No me dio tiempo, sin embargo, a más
reflexiones, porque en ese momento un veloz Chevrolet se lanzó sobre el
imprudente. Chirriaron los frenos y el coche giró sobre sí mismo, llevándose
por delante al peatón. Corrí rápido a prestar los primeros auxilios. El
conductor del coche y yo habíamos sido los únicos testigos del atropello. Aquel
norteamericano que, como no era menos de esperar en aquella hora nocturna,
apestaba a ginebra, parecía un buen muchacho, y por eso me rogó que le ayudase
a llevar al herido al hospital de la base de Torrejón de Ardoz.
No llevaba ningún instrumento médico, y
además, mis conocimientos de cirugía o de clínica de urgencia se limitan a los
que aprendí en la Facultad, pero aun así me di cuenta, mientras nos
deslizábamos por la autopista de Barajas, que el herido acababa de fallecer.
Así se lo iba a advertir al «boy», cuando presencié algo que me puso los
cabellos de punta: los rasgos de la víctima comenzaban a deformarse
rápidamente, como en una pesadilla o en un trucaje cinematográfico.

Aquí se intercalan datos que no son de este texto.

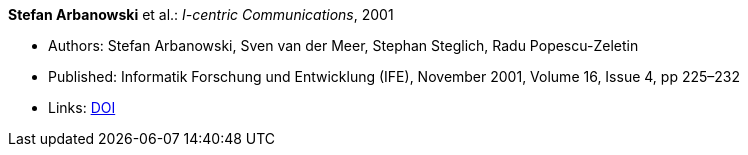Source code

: *Stefan Arbanowski* et al.: _I-centric Communications_, 2001

* Authors: Stefan Arbanowski, Sven van der Meer, Stephan Steglich, Radu Popescu-Zeletin
* Published: Informatik Forschung und Entwicklung (IFE), November 2001, Volume 16, Issue 4, pp 225–232
* Links:
    link:https://doi.org/10.1007/s004500100087[DOI]


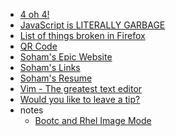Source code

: #+TITLE: 

- [[file:404.org][4 oh 4!]]
- [[file:javascript.org][JavaScript is LITERALLY GARBAGE]]
- [[file:firefox.org][List of things broken in Firefox]]
- [[file:qr.org][QR Code]]
- [[file:index.org][Soham's Epic Website]]
- [[file:links.org][Soham's Links]]
- [[file:resume.org][Soham's Resume]]
- [[file:vim.org][Vim - The greatest text editor]]
- [[file:tip.org][Would you like to leave a tip?]]
- notes
  - [[file:notes/bootc.org][Bootc and Rhel Image Mode]]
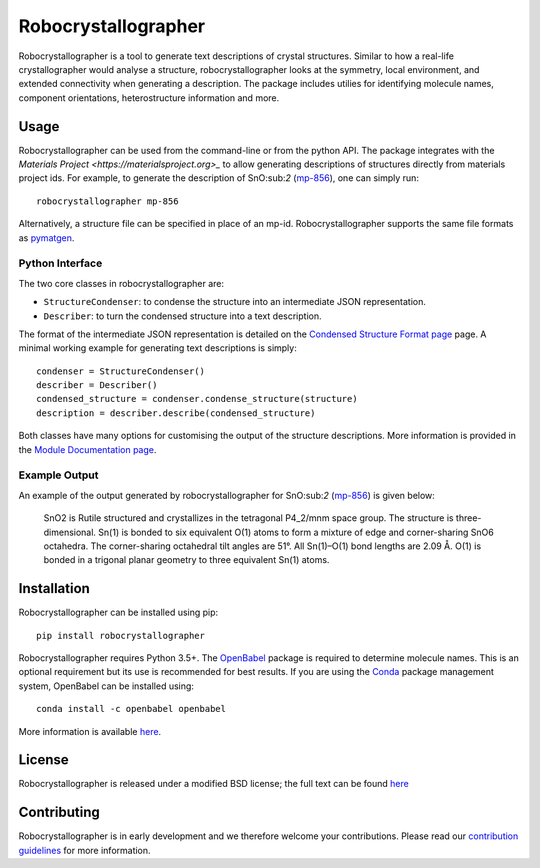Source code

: Robocrystallographer
====================

.. image:: https://badge.fury.io/py/sumo.svg
    :target: https://badge.fury.io/py/sumo
    :alt: Pypi Repository

.. image:: https://travis-ci.org/hackingmaterials/robocrystallographer.svg?branch=master
    :target: https://travis-ci.org/hackingmaterials/robocrystallographer
    :alt: Build Status

Robocrystallographer is a tool to generate text descriptions of crystal structures.
Similar to how a real-life crystallographer would analyse a structure, robocrystallographer
looks at the symmetry, local environment, and extended connectivity when
generating a description. The package includes utilies for identifying molecule names,
component orientations, heterostructure information and more.

Usage
-----

Robocrystallographer can be used from the command-line or from the python API.
The package integrates with the `Materials Project <https://materialsproject.org>_`
to allow generating descriptions of structures directly from materials project ids. For example,
to generate the description of SnO:sub:`2` (mp-856_), one can simply run::

   robocrystallographer mp-856

Alternatively, a structure file can be specified in place of an mp-id.
Robocrystallographer supports the same file formats as pymatgen_.

Python Interface
^^^^^^^^^^^^^^^^

The two core classes in robocrystallographer are:

- ``StructureCondenser``: to condense the structure into an intermediate JSON representation.
- ``Describer``: to turn the condensed structure into a text description.

The format of the intermediate JSON representation is detailed on the
`Condensed Structure Format page <https://google.com>`_ page.
A minimal working example for generating text descriptions is simply::

    condenser = StructureCondenser()
    describer = Describer()
    condensed_structure = condenser.condense_structure(structure)
    description = describer.describe(condensed_structure)

Both classes have many options for customising the output of the structure descriptions.
More information is provided in the `Module Documentation page <http://google.com>`_.

Example Output
^^^^^^^^^^^^^^

An example of the output generated by robocrystallographer for SnO:sub:`2` (mp-856_) is given below:

   SnO2 is Rutile structured and crystallizes in the tetragonal P4_2/mnm space group. The structure is three-dimensional. Sn(1) is bonded to six equivalent O(1) atoms to form a mixture of edge and corner-sharing SnO6 octahedra. The corner-sharing octahedral tilt angles are 51°. All Sn(1)–O(1) bond lengths are 2.09 Å. O(1) is bonded in a trigonal planar geometry to three equivalent Sn(1) atoms.

Installation
------------

Robocrystallographer can be installed using pip::

   pip install robocrystallographer

Robocrystallographer requires Python 3.5+. The `OpenBabel <http://openbabel.org/wiki/Python>`_
package is required to determine molecule names. This is an optional requirement but its use is
recommended for best results. If you are using the `Conda <https://conda.io/>`_ package
management system, OpenBabel can be installed using::

   conda install -c openbabel openbabel

More information is available `here <https://anaconda.org/openbabel/openbabel>`_.

License
-------

Robocrystallographer is released under a modified BSD license;
the full text can be found `here
<https://github.com/hackingmaterials/robocrystallographer/blob/master/LICENSE>`_

Contributing
------------

Robocrystallographer is in early development and we therefore welcome your contributions.
Please read our `contribution guidelines
<https://github.com/hackingmaterials/robocrystallographer/blob/master/CONTRIBUTING.rst>`_
for more information.

.. _pymatgen: http://pymatgen.org
.. _mp-856: https://materialsproject.org/materials/mp-856/
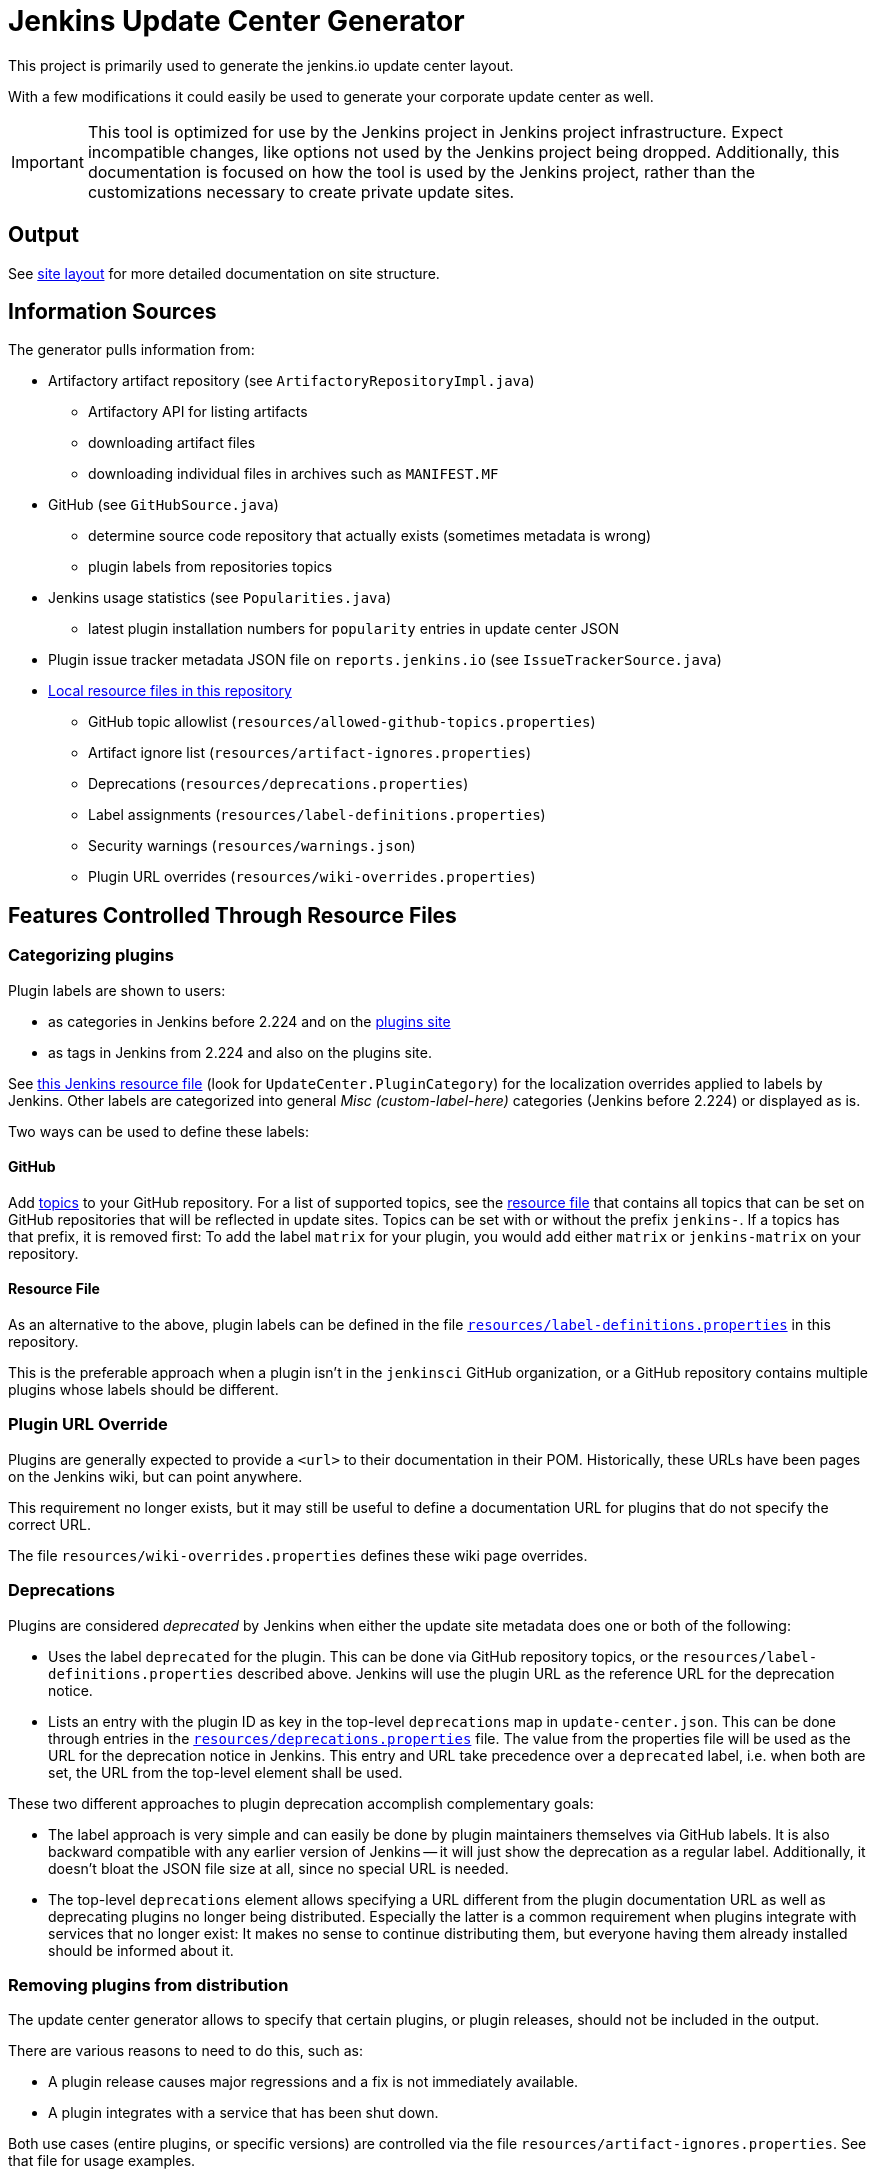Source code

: = Jenkins Update Center Generator

This project is primarily used to generate the jenkins.io update center layout.

With a few modifications it could easily be used to generate your corporate update center as well.

[IMPORTANT]
This tool is optimized for use by the Jenkins project in Jenkins project infrastructure.
Expect incompatible changes, like options not used by the Jenkins project being dropped.
Additionally, this documentation is focused on how the tool is used by the Jenkins project, rather than the customizations necessary to create private update sites.

== Output

See link:site/LAYOUT.md[site layout] for more detailed documentation on site structure.


== Information Sources

The generator pulls information from:

* Artifactory artifact repository (see `ArtifactoryRepositoryImpl.java`)
  - Artifactory API for listing artifacts
  - downloading artifact files
  - downloading individual files in archives such as `MANIFEST.MF`
* GitHub (see `GitHubSource.java`)
  - determine source code repository that actually exists (sometimes metadata is wrong)
  - plugin labels from repositories topics
* Jenkins usage statistics (see `Popularities.java`)
  - latest plugin installation numbers for `popularity` entries in update center JSON
* Plugin issue tracker metadata JSON file on `reports.jenkins.io` (see `IssueTrackerSource.java`)
* link:resources/[Local resource files in this repository]
  - GitHub topic allowlist (`resources/allowed-github-topics.properties`)
  - Artifact ignore list (`resources/artifact-ignores.properties`)
  - Deprecations (`resources/deprecations.properties`)
  - Label assignments (`resources/label-definitions.properties`)
  - Security warnings (`resources/warnings.json`)
  - Plugin URL overrides (`resources/wiki-overrides.properties`)


== Features Controlled Through Resource Files

=== Categorizing plugins

Plugin labels are shown to users:

* as categories in Jenkins before 2.224 and on the link:https://plugins.jenkins.io/[plugins site]
* as tags in Jenkins from 2.224 and also on the plugins site.

See https://github.com/jenkinsci/jenkins/blob/master/core/src/main/resources/hudson/model/Messages.properties[this Jenkins resource file] (look for `UpdateCenter.PluginCategory`) for the localization overrides applied to labels by Jenkins.
Other labels are categorized into general _Misc (custom-label-here)_ categories (Jenkins before 2.224) or displayed as is.

Two ways can be used to define these labels:

==== GitHub

Add https://help.github.com/en/github/administering-a-repository/classifying-your-repository-with-topics[topics] to your GitHub repository.
For a list of supported topics, see the link:resources/allowed-github-topics.properties[resource file] that contains all topics that can be set on GitHub repositories that will be reflected in update sites.
Topics can be set with or without the prefix `jenkins-`. If a topics has that prefix, it is removed first:
To add the label `matrix` for your plugin, you would add either `matrix` or `jenkins-matrix` on your repository. 

==== Resource File

As an alternative to the above, plugin labels can be defined in the file https://github.com/jenkins-infra/update-center2/edit/master/src/main/resources/label-definitions.properties[`resources/label-definitions.properties`] in this repository.

This is the preferable approach when a plugin isn't in the `jenkinsci` GitHub organization, or a GitHub repository contains multiple plugins whose labels should be different.

=== Plugin URL Override

Plugins are generally expected to provide a `<url>` to their documentation in their POM.
Historically, these URLs have been pages on the Jenkins wiki, but can point anywhere.

This requirement no longer exists, but it may still be useful to define a documentation URL for plugins that do not specify the correct URL.
//Due to update center tiers that can result in older releases of a plugin being distributed, it might not be enough to have a URL in the latest release.
// TODO This is probably obsolete since we always look at the latest release now?

The file `resources/wiki-overrides.properties` defines these wiki page overrides.


=== Deprecations

// TODO Once https://github.com/jenkinsci/jenkins/pull/4073 is merged, specify which version is the first one.
Plugins are considered _deprecated_ by Jenkins when either the update site metadata does one or both of the following:

* Uses the label `deprecated` for the plugin.
  This can be done via GitHub repository topics, or the `resources/label-definitions.properties` described above.
  Jenkins will use the plugin URL as the reference URL for the deprecation notice.
* Lists an entry with the plugin ID as key in the top-level `deprecations` map in `update-center.json`.
  This can be done through entries in the https://github.com/jenkins-infra/update-center2/edit/master/src/main/resources/deprecations.properties[`resources/deprecations.properties`] file.
  The value from the properties file will be used as the URL for the deprecation notice in Jenkins.
  This entry and URL take precedence over a `deprecated` label, i.e. when both are set, the URL from the top-level element shall be used.

These two different approaches to plugin deprecation accomplish complementary goals:

* The label approach is very simple and can easily be done by plugin maintainers themselves via GitHub labels.
  It is also backward compatible with any earlier version of Jenkins -- it will just show the deprecation as a regular label.
  Additionally, it doesn't bloat the JSON file size at all, since no special URL is needed.
* The top-level `deprecations` element allows specifying a URL different from the plugin documentation URL as well as deprecating plugins no longer being distributed.
  Especially the latter is a common requirement when plugins integrate with services that no longer exist:
  It makes no sense to continue distributing them, but everyone having them already installed should be informed about it.


=== Removing plugins from distribution

The update center generator allows to specify that certain plugins, or plugin releases, should not be included in the output.

There are various reasons to need to do this, such as:

* A plugin release causes major regressions and a fix is not immediately available.
* A plugin integrates with a service that has been shut down.

Both use cases (entire plugins, or specific versions) are controlled via the file `resources/artifact-ignores.properties`.
See that file for usage examples.

Such plugins typically should get a corresponding deprecation entry in `resources/deprecations.properties`.


=== Security warnings

Since Jenkins 2.32.2 and 2.40, Jenkins can display security warnings about core and plugins.
These warnings are part of the update center metadata downloaded by Jenkins.
These warnings are defined in the file `resources/warnings.json`.


== Usage

=== Invocation

Build (`mvn clean verify`) the generator and then invoke it as follows:

    java -Dfile.encoding=UTF-8 -jar target/update-center2-*-SNAPSHOT-bin/update-center2-*-SNAPSHOT.jar --id default ...

The tool also supports batch mode execution, generating multiple update sites with a single invocation:

    java -Dfile.encoding=UTF-8 -jar target/update-center2-*-SNAPSHOT-bin/update-center2-*-SNAPSHOT.jar --arguments-file <filename.txt>

`filename.txt` is a text file with a list of arguments on each line.
Lines that start with `#` are comments and ignored.
Example:

[source]
----
# one update site per line

# Minimal update sites for Jenkins <= 2.204 and 2.204.x LTS
--www-dir ./www2/2.204 --limit-plugin-core-dependency 2.204.999 --write-latest-core
--www-dir ./www2/stable-2.204 --limit-plugin-core-dependency 2.204.999 --write-latest-core --only-stable-core

# Minimal update sites for Jenkins <= 2.222 and 2.222.x LTS
--www-dir ./www2/2.222 --limit-plugin-core-dependency 2.222.999 --write-latest-core
--www-dir ./www2/stable-2.222 --limit-plugin-core-dependency 2.222.999 --write-latest-core --only-stable-core

# Experimental (alpha/beta) update site, no version caps, collect files for download (including experimental files)
--www-dir ./www2/experimental --with-experimental --downloads-directory ./download

# Latest update site for Jenkins > 2.222, with release-history.json, plugin-versions.json, plugin-documentation-urls.json, collect files for download, and generate plugin count
--generate-release-history --generate-plugin-versions --generate-plugin-documentation-urls --write-latest-core --write-plugin-count --www-dir ./www2/current --download-links-directory ./www2/download --downloads-directory ./download --latest-links-directory ./www2/current/latest
----

For a full list of arguments, invoke the tool as follows:

    java -Dfile.encoding=UTF-8 -jar target/update-center2-*-SNAPSHOT-bin/update-center2-*-SNAPSHOT.jar --help

NOTE: `--help` isn't a real argument, but usage instructions are printed when an invalid argument is provided.


=== Preparing local execution

Running `./site/generate.sh` will first create the batch mode control file `./tmp/args.lst`, before actually starting the tool.
The following steps are therefore useful when trying to generate output corresponding to the real update sites during development:

1. Implement changes in `src/main/`.
2. Run `./site/generate.sh` until the Java tool is actually launched, then abort. This requires some environment variables to be defined.
3. Edit `tmp/args.lst`, changing or removing the `--key`, `--certificate`, and `--root-certificate` arguments as necessary.
4. Run `+java -Dfile.encoding=UTF-8 -jar target/update-center2-*-SNAPSHOT-bin/update-center2-*-SNAPSHOT.jar --arguments-file tmp/args.lst+`

Alternatively, the closest you can get to real executions in local development:

1. Implement changes in `src/main/`.
2. Deploy a snapshot using `mvn deploy`. Requires an account in the Jenkins project, see _Deploying changes_ below.
3. Edit `site/generate.sh` to reference the specific snapshot you deployed (including timestamp) where it is downloaded using `wget`, see previous build output.
4. Optionally, to speed things up, edit `site/generate.sh` and remove the arguments `--downloads-directory "$DOWNLOAD_ROOT_DIR"` from some of the invocations.
5. Run `./site/generate.sh <www-dir> <downloads-dir>`. The first argument is the output directory for metadata, the second argument is the output directory for downloads and unused unless the previous step 4 was skipped.

=== Running within an IDE

The project various artifacts to be used on a site hosting a jenkins update center
The project produces a jar and a zip file containing all the required dependencies to run the generator.

If you want to run the generator from within your development environment,
you can try to use the appassembler plugin as described below.
The exec:java plugin won't work.

    mvn package appassembler:assemble
    sh target/appassembler/bin/app --id default ...


=== Deploying changes

`./site/generate.sh` downloads and executes a specified version of `update-center2`.
This is different from earlier iterations of this tool that always rebuilt from source.
The current iteration requires a (possible snapshot deployment) first, that is then referenced in `./site.generate.sh`.

Consequently, merging larger-scale changes to both the tool itself and the wrapper script need to be mindful of this dependency:
A new release (or at minimum a snapshot deployment) is needed, which is then referenced in `./site/generate.sh`.

NOTE: As of May 2020, everyone can deploy snapshots to Artifactory, so permissions issues shouldn't hinder development.


=== Working with htaccess/mod_rewrite rules

The wrapper script `site/generate.sh` calls the script `site/generate-htaccess.sh` with chosen arguments.
The latter script will generate the `.htaccess` file mostly containing mod_rewrite rules to redirect requests to appropriate tiered update sites.
To learn more about tiers, see link:site/LAYOUT.md[LAYOUT.md].

To test changes to `site/generate-htaccess.sh`, run `site/test/test.sh`.
It executes `site/generate-htaccess.sh` and places it inside an Apache HTTPD Docker container and tests whether redirect rules are correctly applied.


=== Working with certificates

To sign JSON output files, create a development certificate:

----
openssl genrsa -out resources/certificates/demo.key 4096
openssl req -new -x509 -days 180 -key resources/certificates/demo.key -out resources/certificates/demo.crt -subj "/C=/ST=/L=/O=local-development/OU=local-development/CN=local-development/emailAddress=example@example.invalid"
----

Then add these arguments to your tool invocation (or arguments file):

----
--key resources/certificates/demo.key --certificate resources/certificates/demo.crt --root-certificate resources/certificates/demo.crt
----

To have your Jenkins instance accept update site JSON signed with this certificate, create a directory `update-center-rootCAs/` in the Jenkins home directory, and copy the `demo.crt` file in there.
Once update site JSON files are generated, configure Jenkins to download them in _Manage Jenkins » Manage Plugin » Advanced_:
Either set up a local HTTP server so the URL would be something like `+http://localhost:8000/update-center.json+`, or specify a `file://` URL like `+file:///Users/yourname/git/update-center2/www2/update-center.json+`

NOTE: For historical reason, the configured URL points to `update-center.json`, but the file actually downloaded by Jenkins (at least up to 2.235 as of this writing) is `update-center.json.html`.

=== Filtering Java versions

The `--java-version <version>` CLI argument can be used to filter plugins based on their minimum Java version requirement.
By default such filtering happens based on the `Minimum-Java-Version` manifest entry provided in Plugin HPIs starting from https://github.com/jenkinsci/maven-hpi-plugin#30-2018-12-05[Maven HPI Plugin 3.0] and https://github.com/jenkinsci/plugin-pom/blob/master/CHANGELOG.md#329[Plugin POM 3.29].

Plugin HPIs without `Minimum-Java-Version` will be accepted by default.
If you want to create an update center for old Java, use the `--limit-plugin-core-dependency` option to set the filter for core dependencies in plugins.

Y, cosa que
todavía me hace estremecer de horror cuando lo recuerdo, en breves instantes
aquel individuo joven se había convertido en un hombre de edad indefinible: el
señor Rodríguez. Más aún, unos dos minutos después sólo quedaba sobre mis
rodillas y el asiento trasero del automóvil unos huesos negruzcos y un polvo
acre que el aire que entraba por las ventanillas iba esparciendo como una
estela macabra detrás de nosotros.
A duras penas conseguí que el
norteamericano dejase de pisar el acelerador para mirar hacia atrás y encender
la luz. De haber vuelto la cabeza en plena marcha, yo no estaría escribiendo en
estos momentos estas líneas, porque jamás he visto una expresión de pánico más
marcada en ninguna persona, ni siquiera en los esquizofrénicos cuando se
sienten asaltados por una alucinación terrorífica.
El resto de la historia figura en los
archivos de la policía. Creo que el «boy» dejó abandonado el automóvil en la
carretera para emprender una veloz huida hacia la base aérea, en cuya entrada
le detuvieron los centinelas para esposarle con todo género de precauciones. En
cuanto a mí, tuve que explicar el asunto a las autoridades españolas, que no
creyeron una sola palabra de cuanto les dije. Por supuesto, no ha sido mi buena
reputación ni la falta de pruebas lo que me ha librado de una condena por homicidio:
nadie me podría haber acusado de dar muerte a un hombre que, según los
forenses, había fallecido doscientos años antes.